Justia Bankruptcy Opinion Summaries
Bryan Reichel v. Mary Jo A. Jensen-Carter
A Debtor is appealing a bankruptcy court order dated June 30, 2022 (the “Order”) which disposes of a multitude of matters that were before the court. At the core of this appeal are the Debtor’s repeated motions to reopen his case. A bankruptcy court's decision whether to reopen a bankruptcy case is reviewed for an abuse of discretion.
The Eighth Circuit affirmed. The court explained that after reviewing the Order and the underlying record, it saw no need to address every one of the matters addressed by the bankruptcy court. The court wrote that Debtor states in his Appellant Brief that the bankruptcy court “blanket” denied all 27 of his motions, the Order itself belies that accusation – the court based its ruling on a thorough legal analysis of the individual pleadings and why denial of each was appropriate. A few of the matters involve letters or notices on which the Debtor is not seeking relief. With regard to many of the others, the Debtor mischaracterizes the facts or the law. Further, the court explained that the Bankruptcy Court’s analysis of each of the matters it considered in the Order was thorough and legally sound. View "Bryan Reichel v. Mary Jo A. Jensen-Carter" on Justia Law
Posted in:
Bankruptcy, US Court of Appeals for the Eighth Circuit
Worthy Lending LLC v. New Style Contractors, Inc.

# [PROBLEMS TO SOLVE]
**a)** Decide whether each statement below agrees with the case summary. Answer yes or no for each, and quote the words from the case summary that settle it.
(i) The bankruptcy court order under appeal is dated June 30, 2022.
(ii) The Eighth Circuit reversed the bankruptcy court.
(iii) The Eighth Circuit addressed every matter that the bankruptcy court had decided.
**b)** Rewrite part of the case summary, starting at the words "Justia Bankruptcy Opinion" and ending after "abuse of discretion.". Replace "Debtor" with "petitioner" each time it appears.
**c)** According to the case summary, what standard is used to review a bankruptcy court's decision whether to reopen a bankruptcy case?

# [RAW DATA]
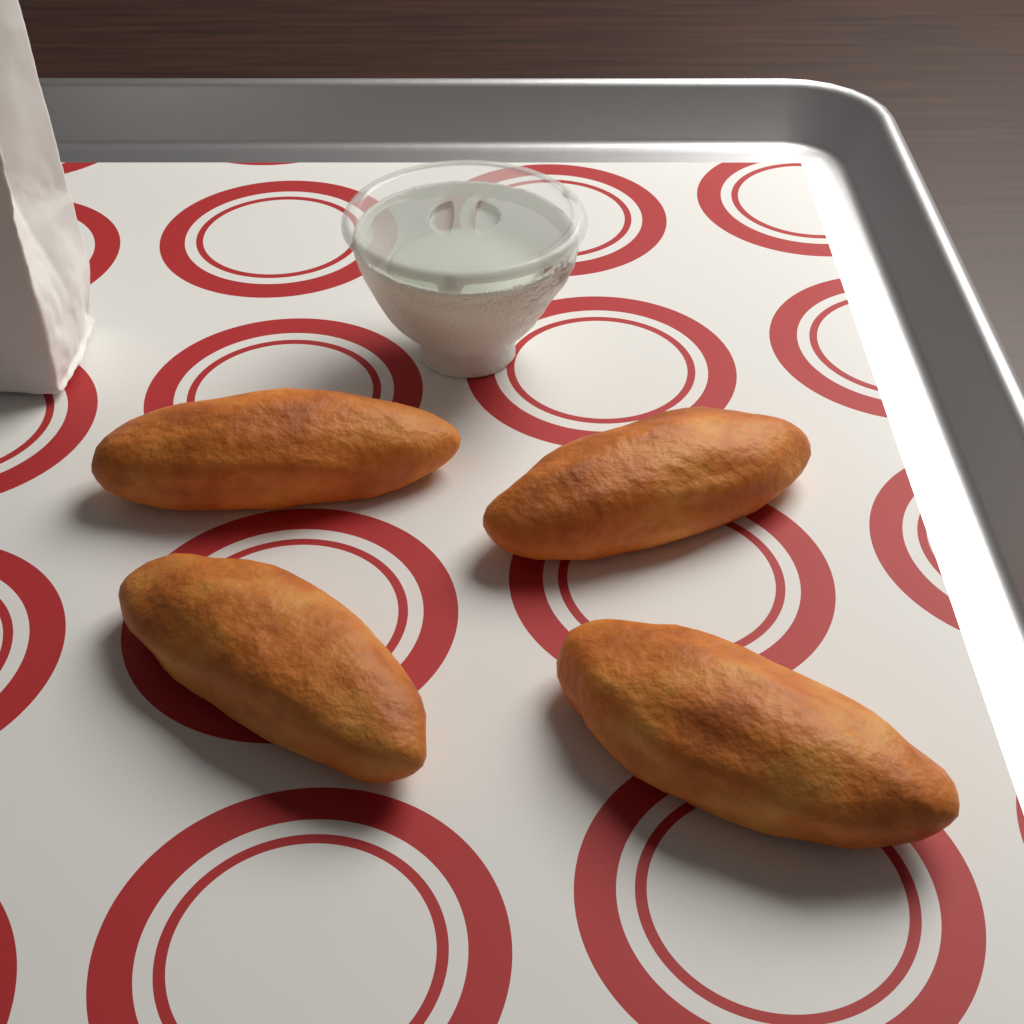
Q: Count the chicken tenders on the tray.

# [EXPECTED RESULTS]
**a)**
(i) Yes: "a bankruptcy court order dated June 30, 2022"
(ii) No: "The Eighth Circuit affirmed."
(iii) No: "it saw no need to address every one of the matters addressed by the bankruptcy court"

**b)**
Justia Bankruptcy Opinion Summaries
Bryan Reichel v. Mary Jo A. Jensen-Carter
A petitioner is appealing a bankruptcy court order dated June 30, 2022 (the “Order”) which disposes of a multitude of matters that were before the court. At the core of this appeal are the petitioner’s repeated motions to reopen his case. A bankruptcy court's decision whether to reopen a bankruptcy case is reviewed for an abuse of discretion.

**c)** It is reviewed for an abuse of discretion.